Data follows below. Repeat exactly the lines between the line holding "f_number: 7.1" and the line holding "exposure_s: 1/2.5", inclusive, and nothing more; drop pictures.
(DATA FOR THIS TASK Opens)
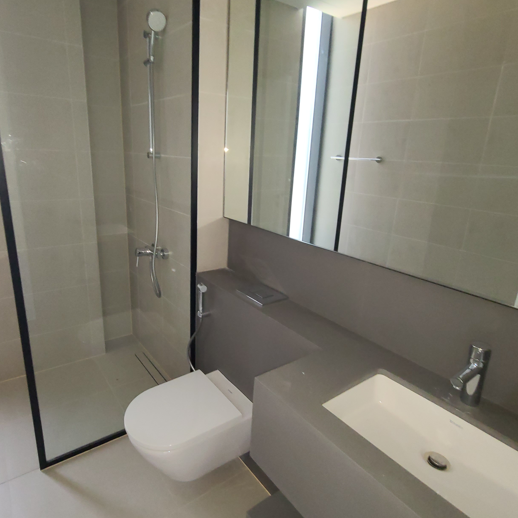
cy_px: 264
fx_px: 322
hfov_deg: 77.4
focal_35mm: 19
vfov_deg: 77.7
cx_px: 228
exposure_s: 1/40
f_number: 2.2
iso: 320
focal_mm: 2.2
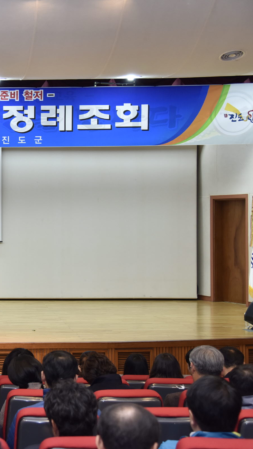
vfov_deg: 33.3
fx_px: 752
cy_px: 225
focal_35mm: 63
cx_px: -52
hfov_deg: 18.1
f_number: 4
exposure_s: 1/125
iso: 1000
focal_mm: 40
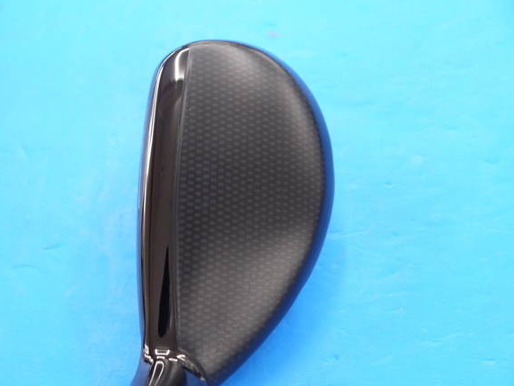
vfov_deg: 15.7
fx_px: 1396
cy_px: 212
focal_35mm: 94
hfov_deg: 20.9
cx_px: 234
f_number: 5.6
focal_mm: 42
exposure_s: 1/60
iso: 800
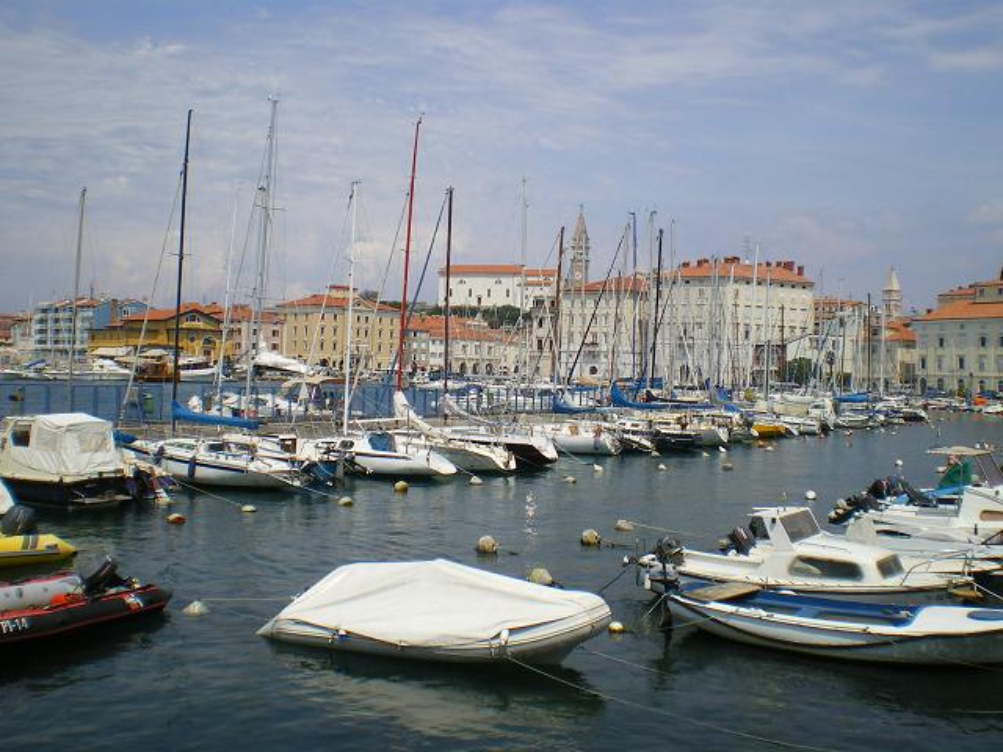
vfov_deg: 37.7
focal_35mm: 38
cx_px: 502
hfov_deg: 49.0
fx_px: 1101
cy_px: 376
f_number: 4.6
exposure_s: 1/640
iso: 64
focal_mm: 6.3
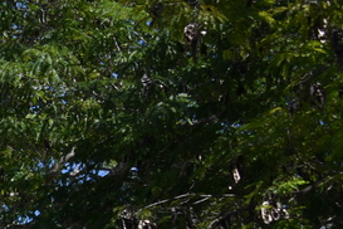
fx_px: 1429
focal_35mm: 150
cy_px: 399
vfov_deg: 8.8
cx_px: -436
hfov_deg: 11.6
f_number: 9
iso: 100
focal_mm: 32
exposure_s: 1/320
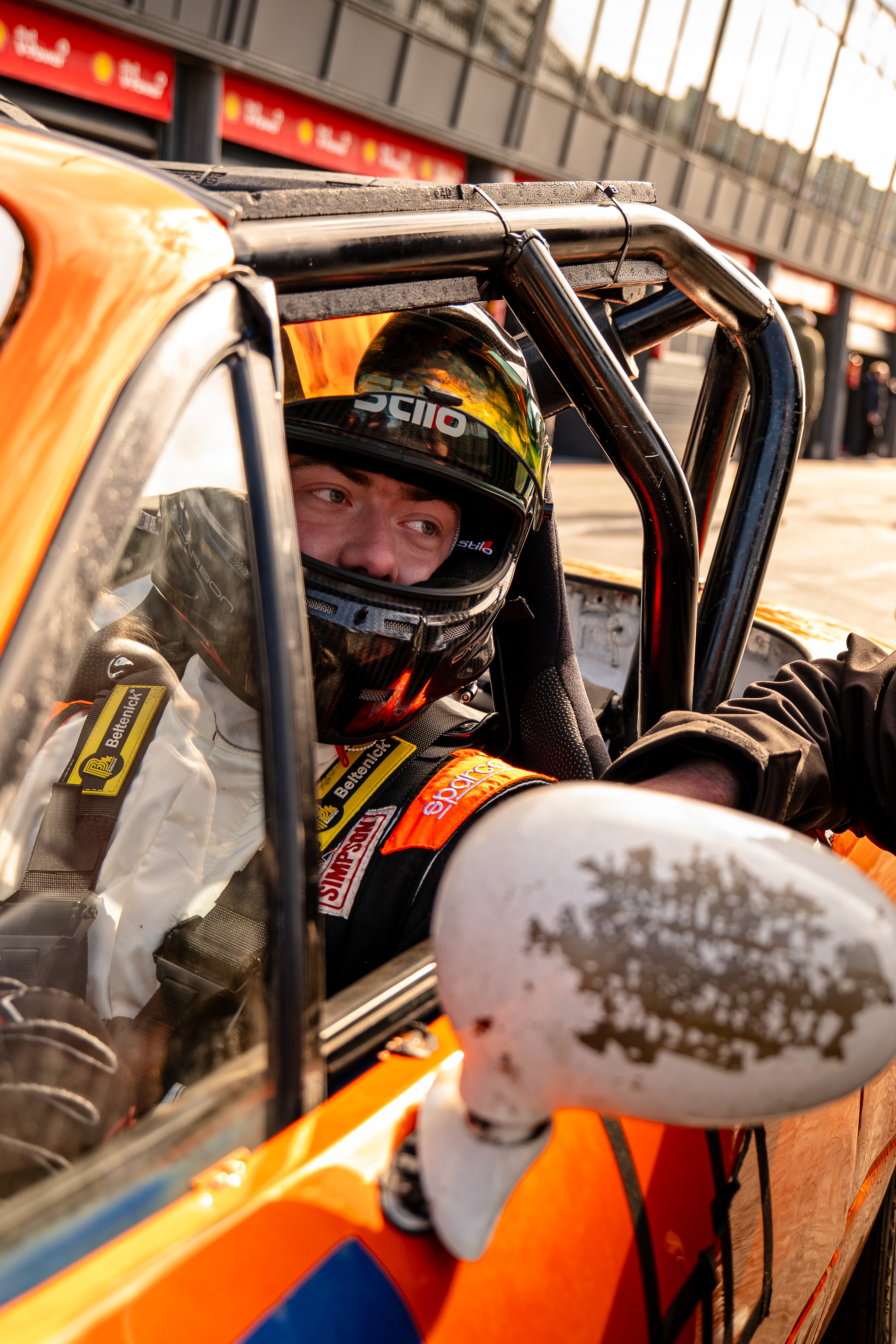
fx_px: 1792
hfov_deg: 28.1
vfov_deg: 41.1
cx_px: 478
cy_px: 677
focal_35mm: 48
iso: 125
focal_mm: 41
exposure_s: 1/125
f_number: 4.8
(DATA FOR THIS TASK Closes)
(DATA FOR THIS TASK Opens)
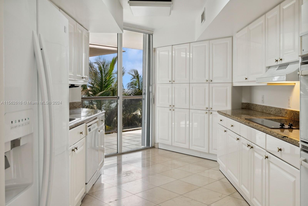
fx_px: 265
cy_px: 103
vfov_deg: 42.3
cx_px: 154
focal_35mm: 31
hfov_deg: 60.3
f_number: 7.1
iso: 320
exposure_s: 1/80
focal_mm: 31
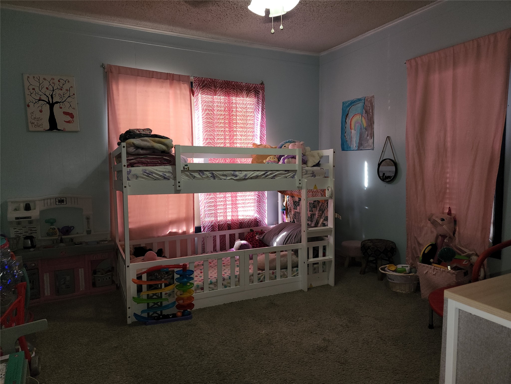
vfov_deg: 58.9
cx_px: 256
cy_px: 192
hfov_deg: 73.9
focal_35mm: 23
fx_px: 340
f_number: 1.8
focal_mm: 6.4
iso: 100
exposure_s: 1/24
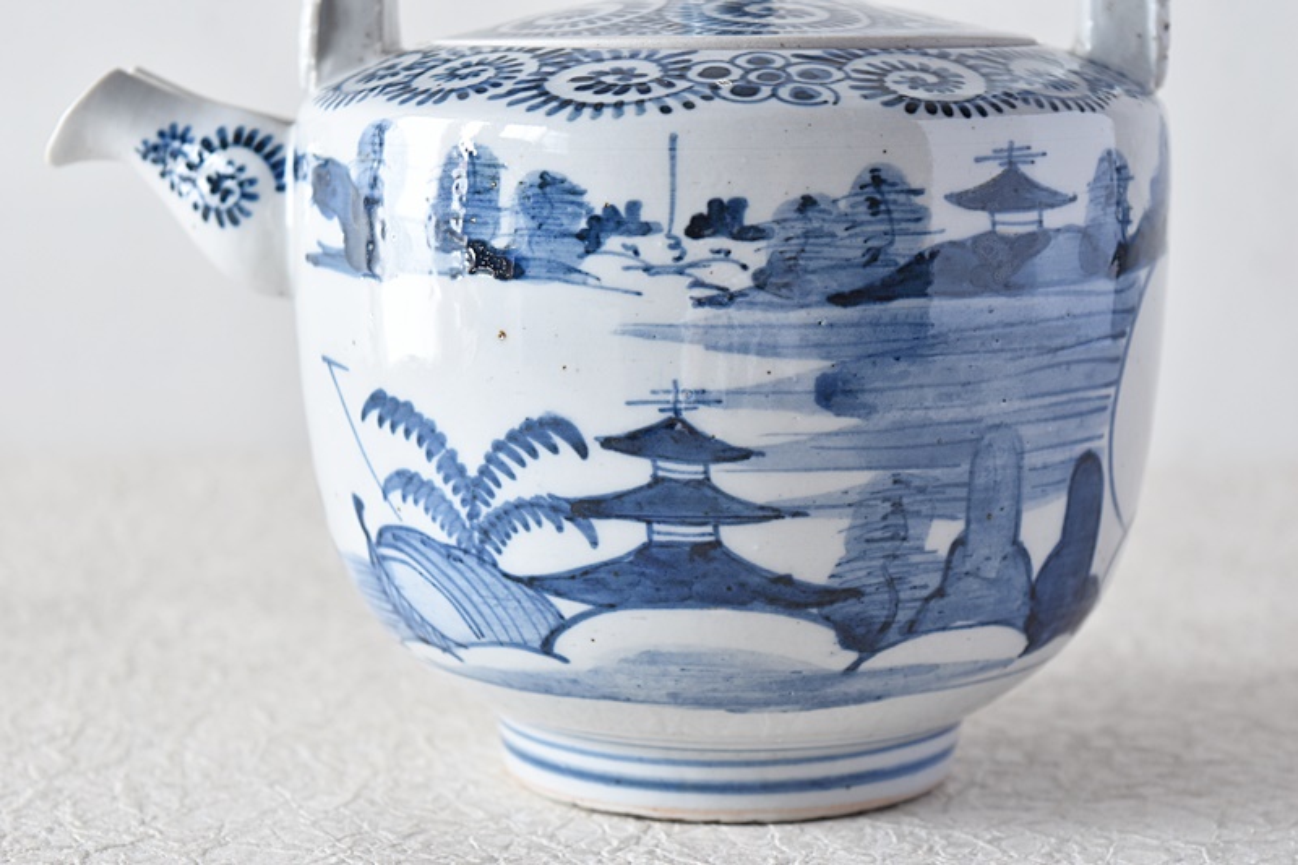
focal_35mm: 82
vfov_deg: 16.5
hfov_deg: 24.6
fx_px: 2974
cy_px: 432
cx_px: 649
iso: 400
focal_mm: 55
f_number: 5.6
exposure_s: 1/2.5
(DATA FOR THIS TASK Closes)
(DATA FOR THIS TASK Opens)
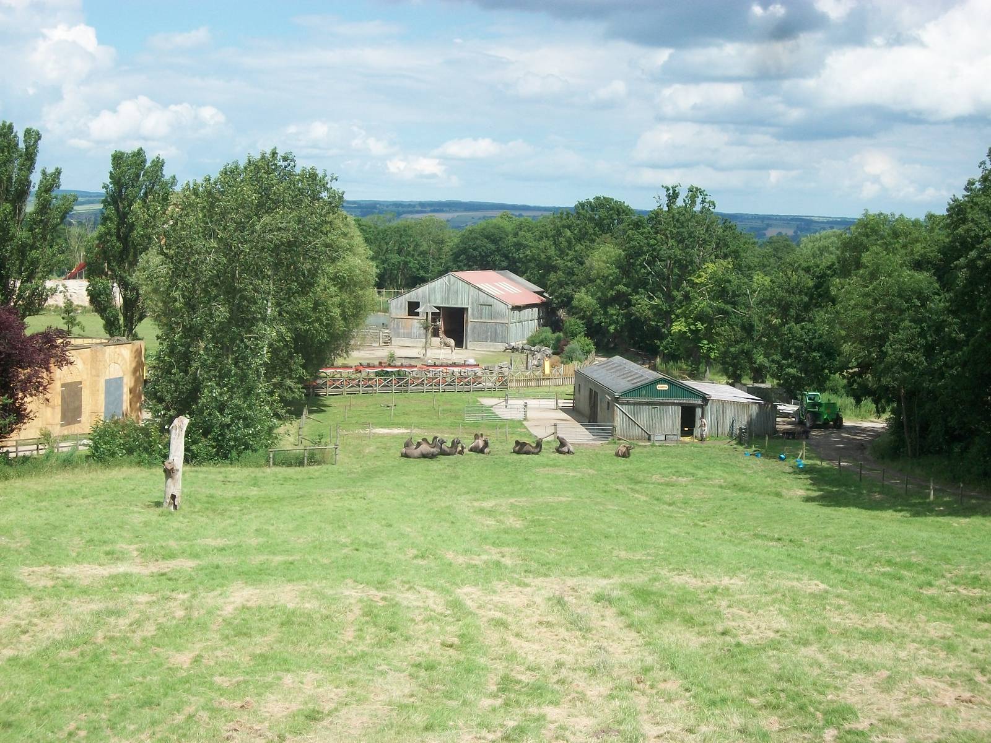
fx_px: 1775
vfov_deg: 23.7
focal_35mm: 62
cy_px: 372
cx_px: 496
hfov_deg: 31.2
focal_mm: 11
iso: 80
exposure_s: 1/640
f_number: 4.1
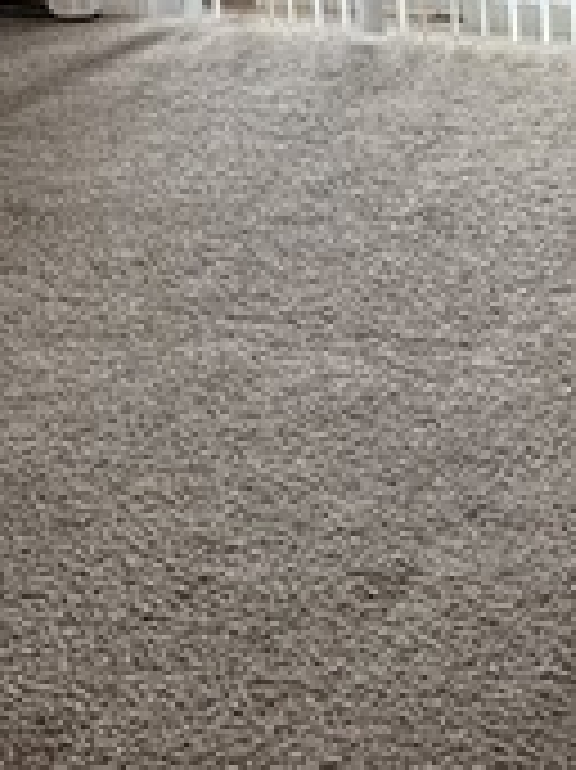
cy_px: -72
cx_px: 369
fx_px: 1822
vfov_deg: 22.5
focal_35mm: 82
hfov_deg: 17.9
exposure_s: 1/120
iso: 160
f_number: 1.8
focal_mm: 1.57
(DATA FOR THIS TASK Closes)
**OUTPUT BELOW:**
f_number: 7.1
iso: 320
exposure_s: 1/80
focal_mm: 31
vfov_deg: 58.9
cx_px: 256
cy_px: 192
hfov_deg: 73.9
focal_35mm: 23
fx_px: 340
f_number: 1.8
focal_mm: 6.4
iso: 100
exposure_s: 1/24
focal_35mm: 82
vfov_deg: 16.5
hfov_deg: 24.6
fx_px: 2974
cy_px: 432
cx_px: 649
iso: 400
focal_mm: 55
f_number: 5.6
exposure_s: 1/2.5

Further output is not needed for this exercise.